La crise de la parole institutionnelle et la théorie du complot

Le citoyen des démocraties modernes est perpétuellement en recherche de la vérité. Afin de faire pleinement valoir sa voix dans le débat public, il souhaite parler en connaissance de cause et donc, exercer son sens critique face aux informations qui lui sont données. Mais la critique ne va pas sans le doute et parfois, la méfiance. De ce fait, la parole de la puissance publique se trouve de plus en plus soumise à l’examen de l’opinion, voire remise en cause par celle-ci. Dès lors, c’est bien à une crise de la parole officielle auquel on assiste, Il convient donc de s’interroger pour savoir quels en sont les fondements, les aspects et la portée ?

La parole publique désacralisée

Plusieurs facteurs ont concouru à l’éclosion d’une telle crise. Tout d’abord, la vérité donnée par les institutions est affectée par la méfiance que soulèvent les hommes politique et les institutions depuis longtemps. Les nombreux scandales qui émaillent la vie politique, les discours figés par les ressorts de la communication ou le sentiment d’un décalage se creusant entre la réalité que vivent les citoyens et la perception qu’en ont les dirigeants sont autant d’éléments qui érodent la confiance des premiers envers les seconds. Bien plus, ce sont leur l’honnêteté et leur sincérité qui se trouvent contestées. Qu’ils s’agissent de leurs discours, de leurs promesses, de leur programme et, finalement, de leurs idées, aucune forme de la parole publique n’échappe à ce nouveau rasoir d’Ockham.

Par ailleurs, l’action politique semble de plus en plus frappée d’impuissance face aux enjeux économiques, environnementaux ou sécuritaires actuels. De ce fait, les discours politiques qui s’y rattachent ne sont plus considérés par l’opinion que comme de simples déclarations d’intention, des bravades ou des effets de manches sans lendemain. D’autant que cette parole s’est considérablement appauvrie jusqu’à sombrer dans une profonde médiocrité sémantique et synthaxique, sous l’effet des conseillers en communication soucieux de voir leur « poulain » employer le parler des « vrais gens ».

Cela tient également à une stratégie adoptée par l’ensemble de la classe politique visant à se rapprocher de son électorat en grimant ses attitudes, ses habitudes et son langage. On assiste donc à une rupture de style, essentiellement démagogique, afin de démontrer qu’on n’appartient pas au « système » mais bien plutôt, au petit peuple « qui se lève tôt ». Si cette tendance peut sembler bénéfique voire nécessaire en démocratie, elle aboutit généralement à une pantomime confinant au ridicule quand elle ne glisse pas vers l’outrance.

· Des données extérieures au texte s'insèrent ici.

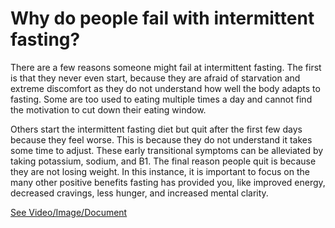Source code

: # Why do people fail with intermittent fasting?

There are a few reasons someone might fail at intermittent fasting. The first is that they never even start, because they are afraid of starvation and extreme discomfort as they do not understand how well the body adapts to fasting. Some are too used to eating multiple times a day and cannot find the motivation to cut down their eating window.

Others start the intermittent fasting diet but quit after the first few days because they feel worse. This is because they do not understand it takes some time to adjust. These early transitional symptoms can be alleviated by taking potassium, sodium, and B1. The final reason people quit is because they are not losing weight. In this instance, it is important to focus on the many other positive benefits fasting has provided you, like improved energy, decreased cravings, less hunger, and increased mental clarity.

 [See Video/Image/Document](https://hls-player.drberg.com/asset?path=migrated-assets/why-people-really-fail-with-intermittent-fasting-drberg)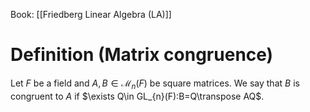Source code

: Book: [[Friedberg Linear Algebra (LA)]]
# Definition (Matrix congruence)
Let $F$ be a field and $A,B\in \mathcal{M}_{n}(F)$ be square matrices.
We say that $B$ is congruent to $A$ if $\exists Q\in GL_{n}(F):B=Q\transpose AQ$.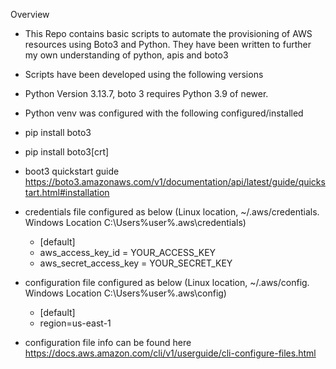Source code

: Overview
- This Repo contains basic scripts to automate the provisioning of AWS resources using Boto3 and Python. They have been written to further my own understanding of python, apis and boto3
- Scripts have been developed using the following versions
- Python Version 3.13.7, boto 3 requires Python 3.9 of newer.
- Python venv was configured with the following configured/installed
- pip install boto3
- pip install boto3[crt]
- boot3 quickstart guide https://boto3.amazonaws.com/v1/documentation/api/latest/guide/quickstart.html#installation
- credentials file configured as below (Linux location, ~/.aws/credentials. Windows Location C:\Users\%user%\.aws\credentials)

  - [default]
  - aws_access_key_id = YOUR_ACCESS_KEY
  - aws_secret_access_key = YOUR_SECRET_KEY
  
- configuration file configured as below (Linux location, ~/.aws/config. Windows Location C:\Users\%user%\.aws\config)
 
  - [default]
  - region=us-east-1

- configuration file info can be found here https://docs.aws.amazon.com/cli/v1/userguide/cli-configure-files.html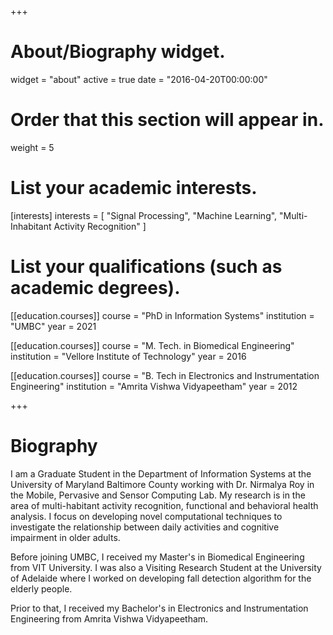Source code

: +++
# About/Biography widget.
widget = "about"
active = true
date = "2016-04-20T00:00:00"

# Order that this section will appear in.
weight = 5

# List your academic interests.
[interests]
  interests = [
    "Signal Processing",
    "Machine Learning",
    "Multi-Inhabitant Activity Recognition"
  ]

# List your qualifications (such as academic degrees).
[[education.courses]]
  course = "PhD in Information Systems"
  institution = "UMBC"
  year = 2021

[[education.courses]]
  course = "M. Tech. in Biomedical Engineering"
  institution = "Vellore Institute of Technology"
  year = 2016

[[education.courses]]
  course = "B. Tech in Electronics and Instrumentation Engineering"
  institution = "Amrita Vishwa Vidyapeetham"
  year = 2012
 
+++

# Biography

I am a Graduate Student in the Department of Information Systems at the University of Maryland Baltimore County working with Dr. Nirmalya Roy in the Mobile, Pervasive and Sensor Computing Lab. My research is in the area of multi-habitant activity recognition, functional and behavioral health analysis. I focus on developing novel computational techniques to investigate the relationship between daily activities and cognitive impairment in older adults. 

Before joining UMBC, I received my Master's in Biomedical Engineering from VIT University. I was also a Visiting Research Student at the University of Adelaide where I worked on developing fall detection algorithm for the elderly people. 

Prior to that, I received my Bachelor's in Electronics and Instrumentation Engineering from Amrita Vishwa Vidyapeetham. 

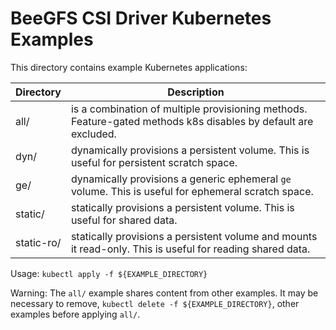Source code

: # BeeGFS CSI Driver Kubernetes Examples 

This directory contains example Kubernetes applications:

|Directory|Description|
|---|---|
|all/      |is a combination of multiple provisioning methods. Feature-gated methods k8s disables by default are excluded.|
|dyn/      |dynamically provisions a persistent volume.  This is useful for persistent scratch space.                     |
|ge/       |dynamically provisions a generic ephemeral `ge` volume.  This is useful for ephemeral scratch space.          |
|static/   |statically provisions a persistent volume.  This is useful for shared data.                                   |
|static-ro/|statically provisions a persistent volume and mounts it read-only.  This is useful for reading shared data.   |

Usage: `kubectl apply -f ${EXAMPLE_DIRECTORY}`

Warning:  The `all/` example shares content from other examples.  It may be
necessary to remove, `kubectl delete -f ${EXAMPLE_DIRECTORY}`, other examples
before applying `all/`.

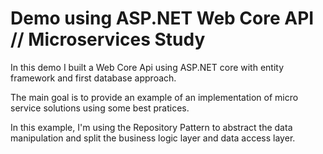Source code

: # Demo using ASP.NET Web Core API // Microservices Study

In this demo I built a Web Core Api using ASP.NET core with entity framework and first database approach. 

The main goal is to provide an example of an implementation of micro service solutions using some best pratices.

In this example, I'm using the Repository Pattern to abstract the data manipulation and split the business logic layer and data access layer.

Tous les symboles du pouvoir, les palais, les escortes, les dîners officiels… et tout l’imaginaire qui s’y rattache dans l’opinion, sont ainsi délaissés par le personnel politique, sans qu’il ait pour autant l’intention réelle d’y renoncer. Il en résulte donc une certaine dissimulation des uns et nostalgie des autres.

La parole individuelle renforcée

Par contrecoups à la dévalorisation de la parole publique, la parole individuelle connait, quant à elle, une expansion sans précédent. Portée par les médias, internet et les réseaux sociaux cette expression du simple citoyen s’inscrit dans l’avènement d’une société de l’image et de l’information. Celui-ci a pris confiance en lui et s’estime aujourd’hui tout aussi légitime pour donner sa vision de la vérité que l’était l’Etat avant lui.

Néanmoins, l’individu, aussi éclairé soit-il, ne peut à lui seul discriminer et synthétiser la somme colossale de savoir ou de désinformation qui le submergent au quotidien. Dès lors, la prise de parole individuelle n’est pas le garant de la justesse de vue et encore moins de la vérité.

Confronté à ses propres limites, l’esprit humain utilise généralement son imaginaire pour dégager un sens, là où la raison échoue à donner une explication.  Mais il s’agit alors de mythe et non plus de connaissance. Or, c’est là que réside aussi le fondement de la pensée complotiste. Ainsi, selon le sociologue Pierre-André Taguieff, la théorie du complot repose sur quatre principes : a) « Rien n’arrive par accident », b) « tout ce qui arrive est le résultat d’intentions ou de volontés cachées », c) « rien n’est tel qu’il paraît être », d) « tout est lié, mais de façon occulte[1] ».

La parole complotiste libérée

Dès lors, le discrédit qui touche la parole publique, couplé à la démultiplication de la parole individuelle, ne peuvent qu’aboutir à une dilution du sentiment de vérité, propice à la propagation d’une parole alternative : la théorie du complot.

[1] Pierre-André Taguieff, L’Imaginaire du Complot mondial : Aspects d’un mythe moderne, Paris, Mille et Une Nuits, 2006, pp. 57-59.